US Warns Of Russia-North Korea Refined Petroleum Trade

By Taejun Kang

Russia delivered more than 165,000 barrels of refined petroleum to North Korea in March alone, U.S. officials said, noting the U.S is working with South Korea, Japan and other partners to roll out new sanctions this month against those aiding it.

“In March alone, Russia shipped more than 165,000 barrels of refined petroleum (to the North),” said the U.S. National Security Communications Advisor John Kirby on Thursday. “Given the close proximity of Russian and North Korean commercial ports, Russia could sustain these shipments indefinitely.”

Under U.N. Security Council (UNSC) sanctions, Pyongyang is banned from importing more than 500,000 barrels of refined petroleum products per year.

“The United States is going to continue to impose sanctions against all those working to facilitate arms and refined petroleum transfers between Russia and the DPRK,” Kirby added. DPRK, or the Democratic People’s Republic of Korea, is North Korea’s official name. 

Separately, Matthew Miller, the U.S. State Department spokesperson, said that Washington was working with its partners, including South Korea, Britain, Australia, the European Union, New Zealand and Japan, to announce new coordinated sanctions designations this month.

His remarks came after U.S. Ambassador to the U.N. Linda Thomas-Greenfield said on Wednesday that 50 U.N. members, including the United States, Japan, and South Korea, were considering alternatives to ensure continued “objective and independent” monitoring of sanctions on North Korea after the recent dissolution of a panel investigating suspected violations.

The U.N. panel of experts, tasked with investigating violations of sanctions related to North Korea’s prohibited nuclear and ballistic missile programs, was officially dissolved on Tuesday. This followed the U.N. Security Council’s failure to renew the panel’s mandate on March 28 due to a veto by permanent council member Russia.

Russia’s veto at the U.N. Security Council came amid accusations by the U.S. and South Korea that North Korea was providing weapons for Russia’s war in Ukraine. Both Russia and North Korea deny that.

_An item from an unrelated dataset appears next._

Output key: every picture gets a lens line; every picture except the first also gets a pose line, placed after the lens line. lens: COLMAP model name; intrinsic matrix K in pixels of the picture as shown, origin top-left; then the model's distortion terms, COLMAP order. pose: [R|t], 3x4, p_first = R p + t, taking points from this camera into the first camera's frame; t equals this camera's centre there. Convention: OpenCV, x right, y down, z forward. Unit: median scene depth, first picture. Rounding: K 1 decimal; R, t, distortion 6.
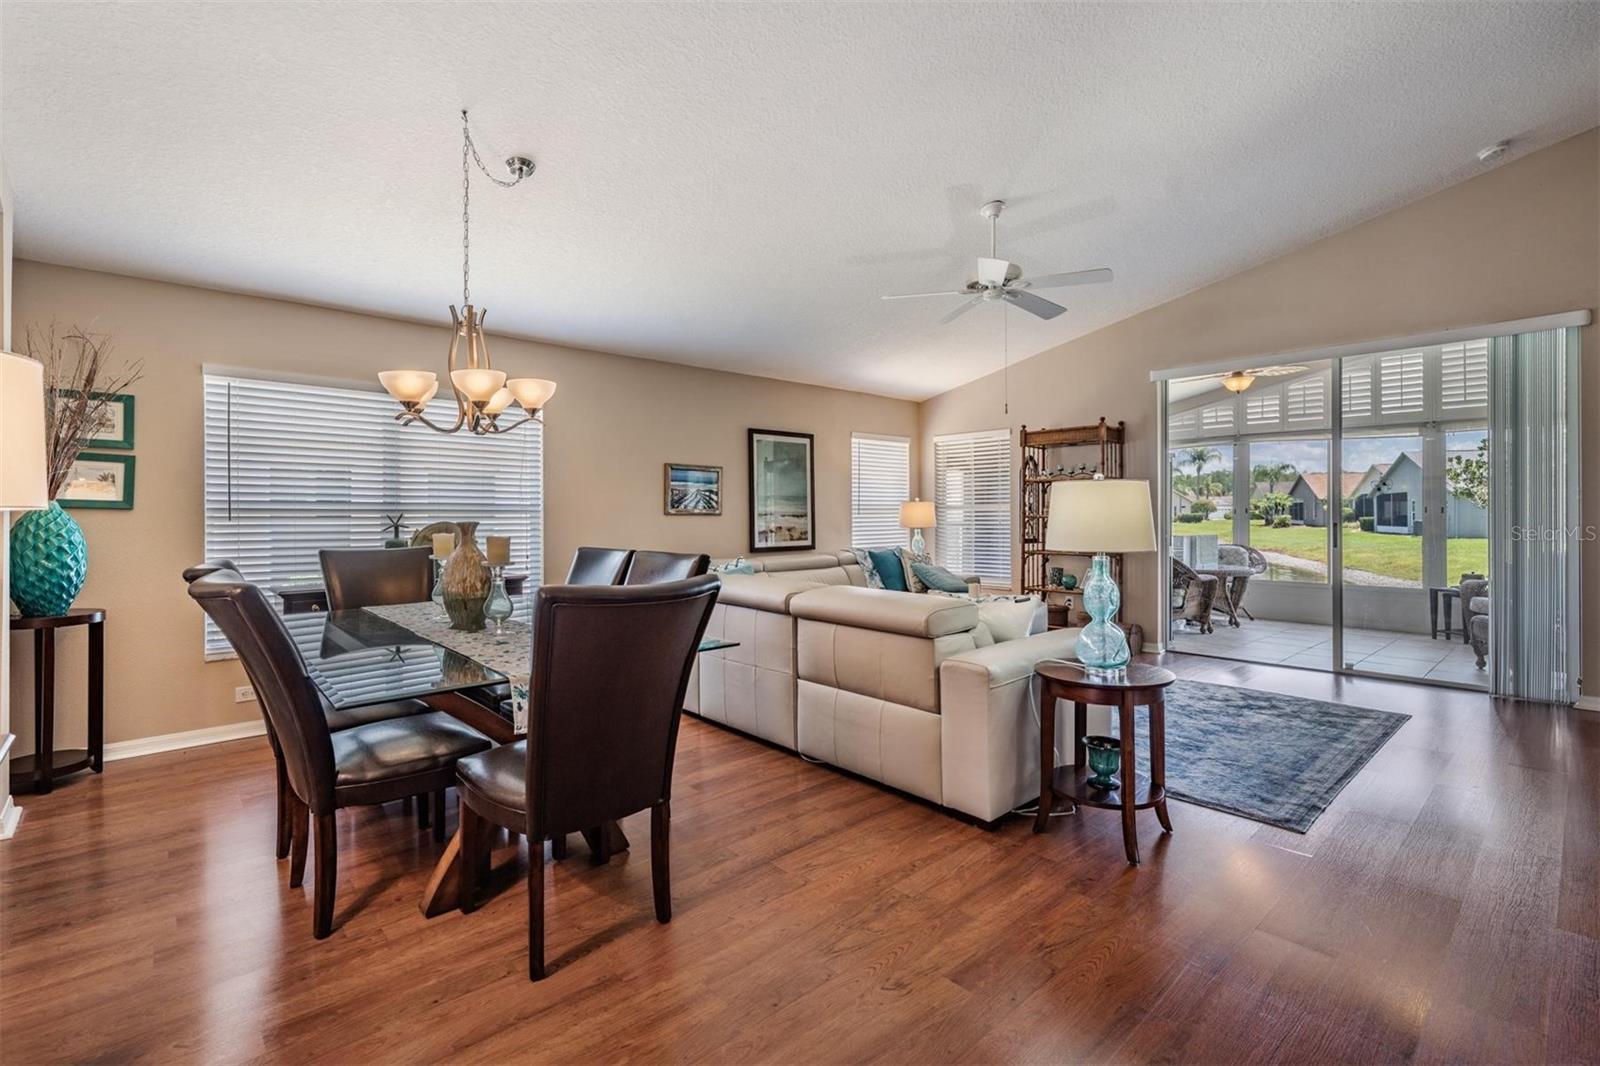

But the expert panel, in a report released in March, provided photographic evidence of Russia’s sanction-violating arms transactions with North Korea and confirmed investigations into these transfers.

Cybersecurity advisory

The U.S. also issued a cybersecurity advisory against a North Korea-linked hacking group called Kimsuki on Thursday, accusing it of using malicious emails to U.S. government officials and experts to gather information about U.S. policy toward the North. 

Kimsuki seeks to gather information about North Korea, including geopolitical events and foreign policy strategies, by hacking into the emails, documents, and devices of U.S. government officials, think tanker members, and journalists, according to the advisory released by the Federal Bureau of Investigation, the State Department and the National Security Agency.

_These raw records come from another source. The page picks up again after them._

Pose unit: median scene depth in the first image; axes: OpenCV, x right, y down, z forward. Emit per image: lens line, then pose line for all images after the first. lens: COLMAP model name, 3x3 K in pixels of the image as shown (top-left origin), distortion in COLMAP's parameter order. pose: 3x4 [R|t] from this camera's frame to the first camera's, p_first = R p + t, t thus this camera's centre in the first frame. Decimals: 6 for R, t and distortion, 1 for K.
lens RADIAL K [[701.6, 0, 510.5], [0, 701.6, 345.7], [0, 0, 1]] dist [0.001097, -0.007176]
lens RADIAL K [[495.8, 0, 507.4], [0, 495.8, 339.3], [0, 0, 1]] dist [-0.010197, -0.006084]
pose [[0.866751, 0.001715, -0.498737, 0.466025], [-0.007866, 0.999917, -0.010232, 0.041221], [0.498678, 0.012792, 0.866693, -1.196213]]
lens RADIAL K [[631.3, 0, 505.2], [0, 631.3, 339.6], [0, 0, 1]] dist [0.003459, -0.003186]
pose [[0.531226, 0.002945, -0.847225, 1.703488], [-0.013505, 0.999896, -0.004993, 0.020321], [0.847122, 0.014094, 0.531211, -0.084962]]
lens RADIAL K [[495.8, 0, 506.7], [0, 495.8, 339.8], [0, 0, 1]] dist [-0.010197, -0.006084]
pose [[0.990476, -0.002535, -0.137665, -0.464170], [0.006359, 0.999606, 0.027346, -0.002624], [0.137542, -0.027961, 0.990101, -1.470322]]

Kimsuki, affiliated with North Korea’s General Reconnaissance Department, was added to the U.S. Treasury Department’s sanctions list in December last year.

A State Department official explained that North Korea has been cut off from the outside world for the past four years due to COVID-19 and had refused to engage in diplomatic dialogue, suggesting that the government may be resorting to hacking because it is not using the usual means to gather information about other countries.